Although doing business in cyberspace can seem a little scary, most e-commerce experts stress that - with a little common sense - there's no need to fear conducting business on the Internet.

Nonetheless, fear prevails. Nearly 40% of BEEF readers responding to an exclusive survey about e-commerce told us they're worried about online credit card fraud, more than a third had concerns about product quality, and one-third were wary of delivery and support. To ease those concerns, here are some guidelines:

Security. Buying on the Internet is "at least as safe as buying something over the phone," says Steve Salter with BBBOnLine, a Better Business Bureau (BBB) Program at www.BBBOnLine.org.

That's because most sites subscribe to services that encrypt credit card numbers to ensure the information never passes across the Internet in a readable form.

To be safe, Salter suggests looking for the following visual cues to be sure a site is secure before giving any valuable information.

- Most sites will alert you with a pop-up message when you are entering a secure server.

- Or, look for security logos on the homepage. For example, with Netscape and Internet Explorer, a locked padlock will appear in the lower left-hand corner of the screen.

- A third clue, the "http" in the URL address box will switch to "https" on secure sites. The added "s" stands for security.

Privacy. Many Internet sites do track customers, so it's best to find out what they'll do with the information they collect before you place an order.

"At present, there's very little regulation as to what online marketers can do with the information they collect," Salter says.

To find out, read the company's privacy policy, which should be posted on the site. Privacy statements detail what information is collected and what is done with it.

Salter recommends seeing if the privacy policy has been certified by a third party such as BBBOnline or Truste. "This is a detailed review to make sure a company is living up to their statements," Salter says. BBBOnline offers their privacy seal to companies that they verify.

A good rule: don't disclose information you wouldn't disclose over the phone or in person. And remember, your Social Security number or bank account number should not be required to make a purchase.

Delivery. Buying over the Internet also means relying on the company to deliver a quality product in a timely manner. To minimize risk, Salter suggests dealing with reputable companies and/or looking for companies that have again been reviewed by a third party.

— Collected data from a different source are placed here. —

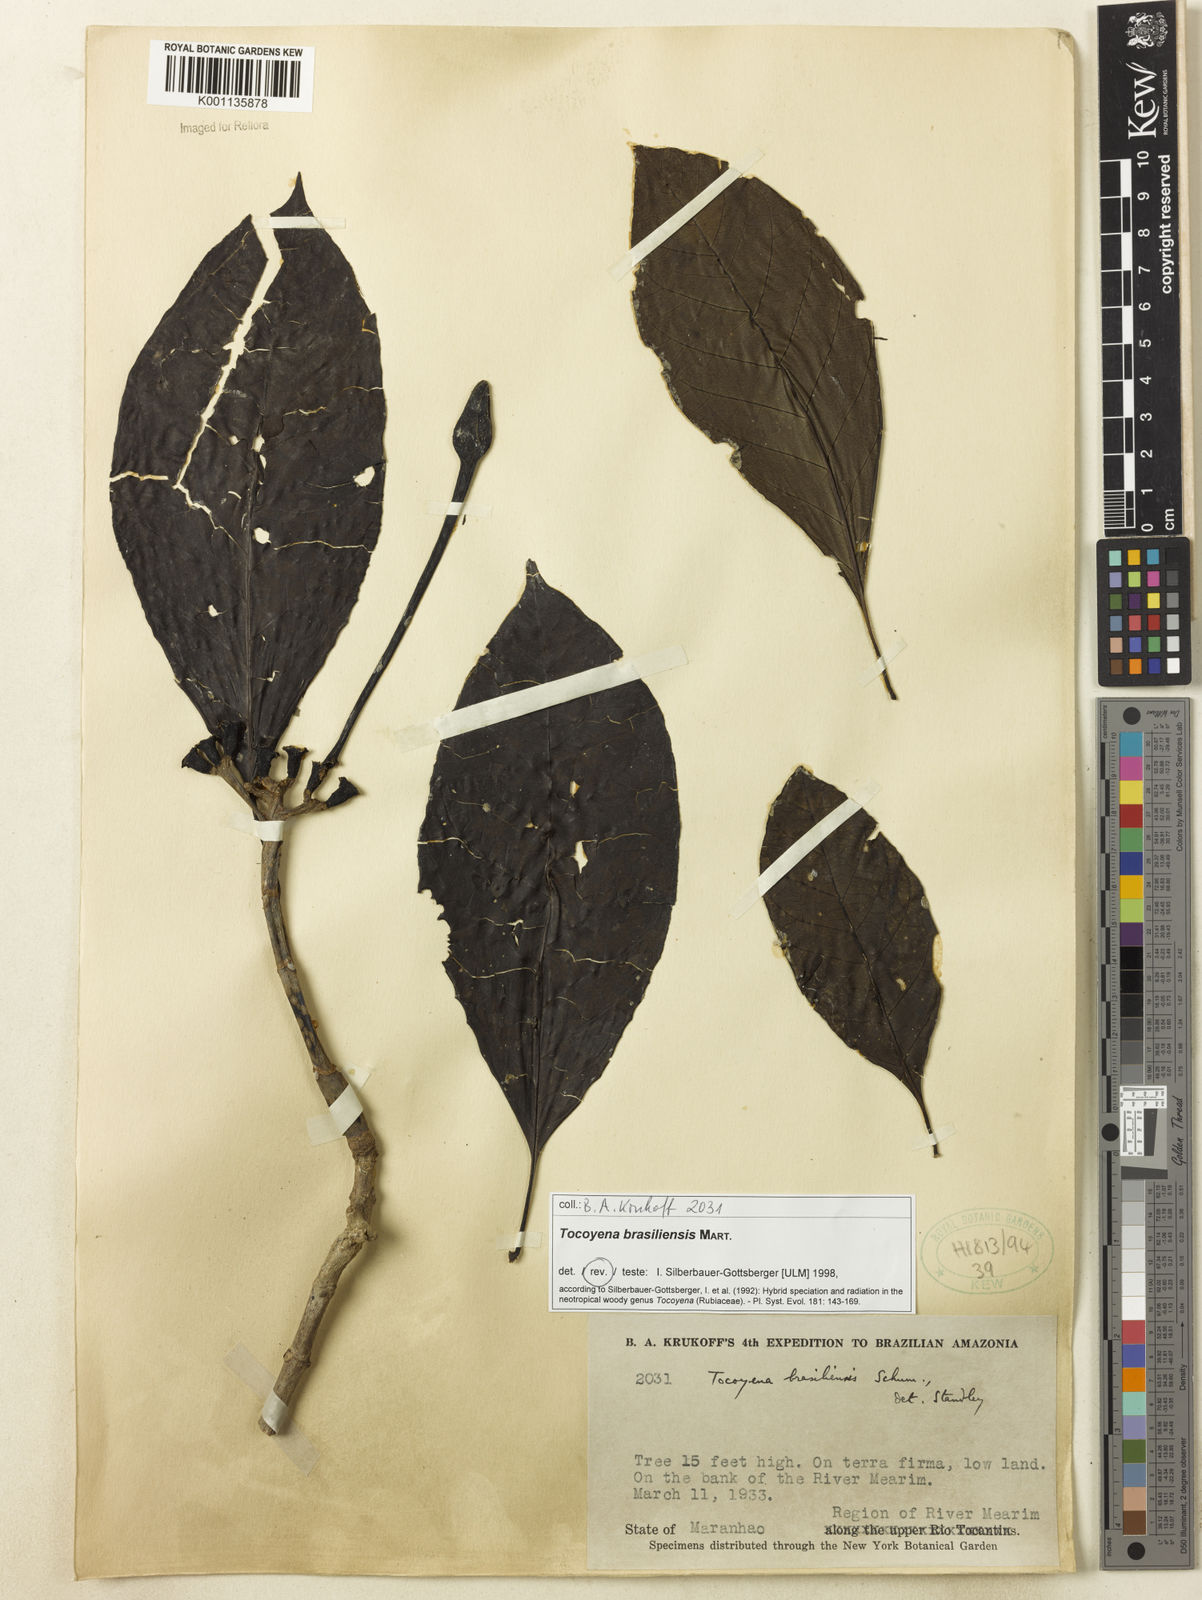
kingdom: Plantae
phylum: Tracheophyta
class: Magnoliopsida
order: Gentianales
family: Rubiaceae
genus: Tocoyena
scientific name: Tocoyena sprucei
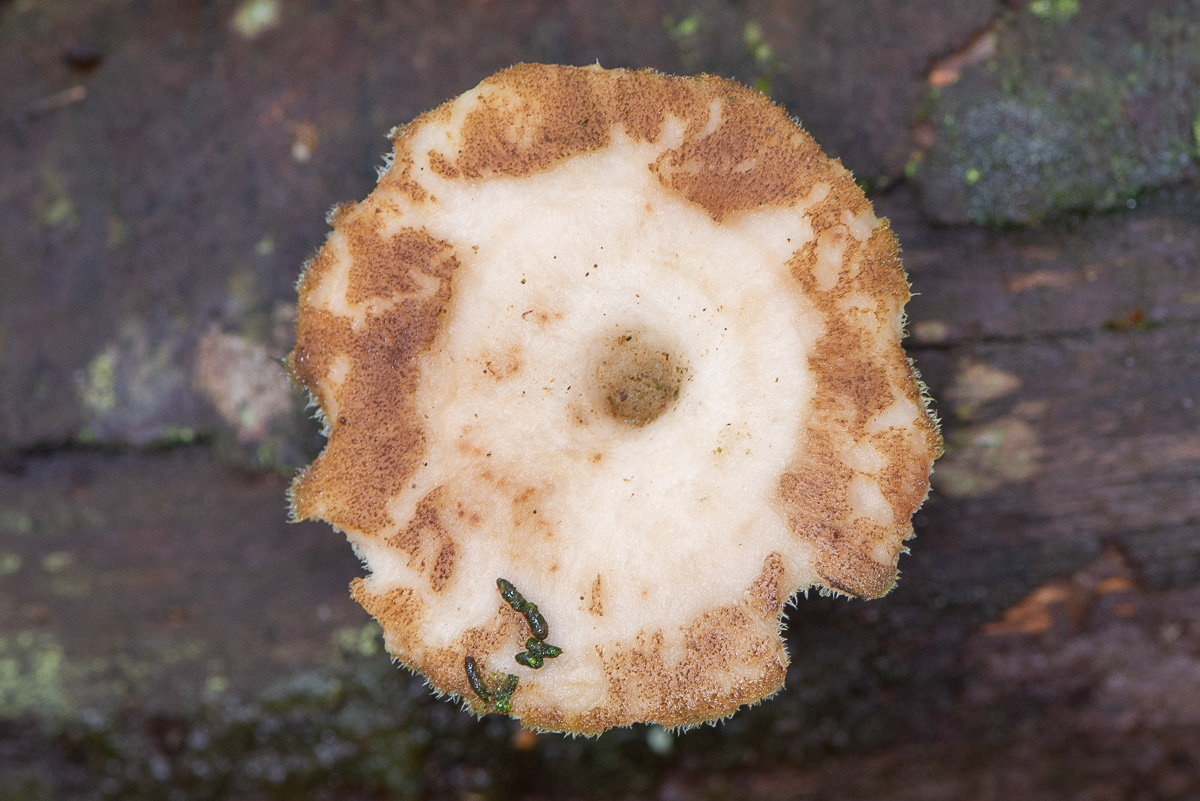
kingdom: Fungi
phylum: Basidiomycota
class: Agaricomycetes
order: Polyporales
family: Polyporaceae
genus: Lentinus
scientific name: Lentinus brumalis
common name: vinter-stilkporesvamp
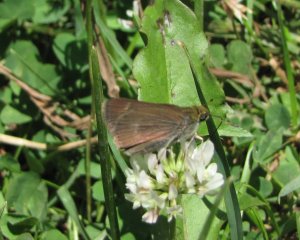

BBBOnline offers their reliability seal to businesses they've identified as having a good track record, says Salter, who heads up the program.

To qualify for BBBOnLine's reliability seal, the company must have been in business for at least one year and must handle complaints responsibly. BBB also reviews the company's Web site to ensure all claims are accurate and visits each company on-site.

Lastly, to earn the BBBOnLine reliability seal, the company must make a commitment to work with BBB to resolve complaints. Currently, 5,600 companies have qualified.

Other considerations when it comes to delivery:

- Plan ahead and allow time for delivery. Delivery of products purchased online averages at least a week to 10 days.

- Ask about shipping costs. These are usually included in the purchase price, but some sites charge an additional fee, so be sure to ask. One bonus is that buyers are often exempt from sales tax on e-commerce products. But again, it's wise to ask if tax is included.

- Also ask about return policies. Like most retailers, many online sites allow you to return an unsatisfactory order within 30 days after receiving it. But, be aware that few e-commerce sites provide local services. And, performance complaints are handled by the manufacturer, not the online retailer.

Reputation. Finally, before making any Internet purchase know the reputation of the individual or company you plan to purchase from.

"We don't want to say only companies with our logo are safe to do business with, says Salter. "For example, Amazon.com doesn't have a BBB seal. They've built a good reputation and think they don't need it."

Instead, Salter says, the best rule of thumb is, "Do business with companies you trust."

To check a company's history contact the BBB at www.BBB.org or visit with others who have done business online.